Saturday, February 16, 2008

From Telephone Ringing in the Labyrinth. I think this is Rich's best book in years. It seems more focused, more engaged.


LONG AFTER STEVENS

A locomotive pushing through snow in the mountains
more modern than the will

to be modern . . . The mountain's profile
in undefiled snow disdains

definitions of poetry . . . It was always
indefinite, task and destruction

the laser eye of the poet . . . her blind eye
her moment-stricken eye . . . her unblinking eye

She had to get down from the blocked train
lick snow from bare cupped hands

taste what had soared into that air
— local cinders, steam of the fast machine

clear her palate with a breath . . .distinguish
through tumbling whiteness . . . figures

frozen . . . figures advancing
weapons at the ready
for the new password

She had to feel her tongue
freeze and burn at once

instrument searching, probing
toward a foreign tongue


I love the central image of this poem, the blocked train. I see it as a commentary on our own current political situation, where we are paradoxically enraged, burning, but frozen, immobilized to act.
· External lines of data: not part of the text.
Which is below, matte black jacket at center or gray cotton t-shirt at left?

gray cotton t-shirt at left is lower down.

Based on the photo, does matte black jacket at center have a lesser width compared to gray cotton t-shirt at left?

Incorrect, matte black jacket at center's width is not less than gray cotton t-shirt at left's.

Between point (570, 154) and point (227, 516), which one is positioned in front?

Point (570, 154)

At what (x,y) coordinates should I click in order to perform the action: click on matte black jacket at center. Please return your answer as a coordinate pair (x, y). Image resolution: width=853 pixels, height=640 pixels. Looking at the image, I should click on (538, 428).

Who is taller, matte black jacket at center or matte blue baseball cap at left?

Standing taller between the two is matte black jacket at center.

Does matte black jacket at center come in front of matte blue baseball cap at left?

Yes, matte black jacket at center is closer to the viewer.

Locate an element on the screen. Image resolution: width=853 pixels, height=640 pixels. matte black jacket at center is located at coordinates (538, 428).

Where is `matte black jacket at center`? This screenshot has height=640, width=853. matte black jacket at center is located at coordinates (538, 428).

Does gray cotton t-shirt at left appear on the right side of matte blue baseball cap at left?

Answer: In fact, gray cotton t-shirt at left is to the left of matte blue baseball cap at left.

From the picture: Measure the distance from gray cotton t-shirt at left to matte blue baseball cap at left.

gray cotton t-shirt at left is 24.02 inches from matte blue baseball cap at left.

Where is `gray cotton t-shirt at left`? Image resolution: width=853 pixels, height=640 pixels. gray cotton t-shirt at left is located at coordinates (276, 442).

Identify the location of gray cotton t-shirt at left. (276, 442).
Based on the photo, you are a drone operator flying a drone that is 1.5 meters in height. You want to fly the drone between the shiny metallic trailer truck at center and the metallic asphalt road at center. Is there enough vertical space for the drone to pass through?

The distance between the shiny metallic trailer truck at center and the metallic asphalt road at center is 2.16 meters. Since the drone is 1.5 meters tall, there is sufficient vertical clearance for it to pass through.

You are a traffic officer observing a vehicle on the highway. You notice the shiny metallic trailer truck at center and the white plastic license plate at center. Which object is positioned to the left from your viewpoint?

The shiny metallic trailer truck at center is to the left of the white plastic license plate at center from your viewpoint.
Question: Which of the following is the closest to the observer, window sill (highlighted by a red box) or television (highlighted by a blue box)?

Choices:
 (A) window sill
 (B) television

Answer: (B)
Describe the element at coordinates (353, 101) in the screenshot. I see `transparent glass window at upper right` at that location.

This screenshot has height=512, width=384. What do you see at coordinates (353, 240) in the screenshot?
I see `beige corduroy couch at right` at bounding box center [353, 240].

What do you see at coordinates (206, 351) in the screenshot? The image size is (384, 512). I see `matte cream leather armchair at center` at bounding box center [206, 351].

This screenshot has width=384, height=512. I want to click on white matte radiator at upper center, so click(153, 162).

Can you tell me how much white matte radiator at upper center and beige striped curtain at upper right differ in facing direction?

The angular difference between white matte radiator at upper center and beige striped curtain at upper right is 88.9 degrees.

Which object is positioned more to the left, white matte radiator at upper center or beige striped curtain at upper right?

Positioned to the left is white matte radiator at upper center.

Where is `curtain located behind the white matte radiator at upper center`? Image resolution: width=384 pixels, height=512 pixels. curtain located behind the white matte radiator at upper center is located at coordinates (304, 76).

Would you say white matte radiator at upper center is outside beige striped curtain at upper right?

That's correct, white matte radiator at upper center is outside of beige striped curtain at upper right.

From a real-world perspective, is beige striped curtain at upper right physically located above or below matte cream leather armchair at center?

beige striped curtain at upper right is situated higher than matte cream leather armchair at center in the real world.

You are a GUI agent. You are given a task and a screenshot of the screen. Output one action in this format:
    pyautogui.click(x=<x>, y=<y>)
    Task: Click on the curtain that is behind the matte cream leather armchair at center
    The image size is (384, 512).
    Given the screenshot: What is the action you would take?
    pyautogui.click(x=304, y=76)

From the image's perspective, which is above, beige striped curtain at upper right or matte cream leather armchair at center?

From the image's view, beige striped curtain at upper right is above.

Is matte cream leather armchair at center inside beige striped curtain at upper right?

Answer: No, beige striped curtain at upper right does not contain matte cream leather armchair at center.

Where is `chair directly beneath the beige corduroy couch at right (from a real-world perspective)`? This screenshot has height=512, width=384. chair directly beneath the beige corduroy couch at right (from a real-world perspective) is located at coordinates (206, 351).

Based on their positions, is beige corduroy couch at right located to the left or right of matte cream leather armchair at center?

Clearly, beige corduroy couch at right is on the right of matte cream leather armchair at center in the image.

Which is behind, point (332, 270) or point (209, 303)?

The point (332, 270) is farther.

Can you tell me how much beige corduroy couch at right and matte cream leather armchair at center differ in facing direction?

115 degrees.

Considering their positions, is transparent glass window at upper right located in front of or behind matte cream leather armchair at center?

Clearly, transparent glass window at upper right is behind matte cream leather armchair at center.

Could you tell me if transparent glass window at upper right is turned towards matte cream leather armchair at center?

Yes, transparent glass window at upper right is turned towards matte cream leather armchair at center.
And I can't help but think that she is referring to, talking back to, Steven's "Snowman."


THE SNOWMAN

One must have a mind of winter
To regard the frost and the boughs
Of the pine-trees crusted with snow;

And have been cold a long time
To behold the junipers shagged with ice,
The spruces rough in the distant glitter

Of the January sun; and not to think
Of any misery in the sound of the wind,
In the sound of a few leaves,

Which is the sound of the land
Full of the same wind
That is blowing in the same bare place

For the listener, who listens in the snow,
And, nothing himself, beholds
Nothing that is not there and the nothing that is.

2 comments:

T. said...

I don't know this Stevens poem; thanks for posting it. The perfect start of a Saturday. (Glad you're back!) --xo, T.

C. H. said...

Just a note to say thanks for the comment you left on my blog about the Larry King poem. What a f'ing world we live in!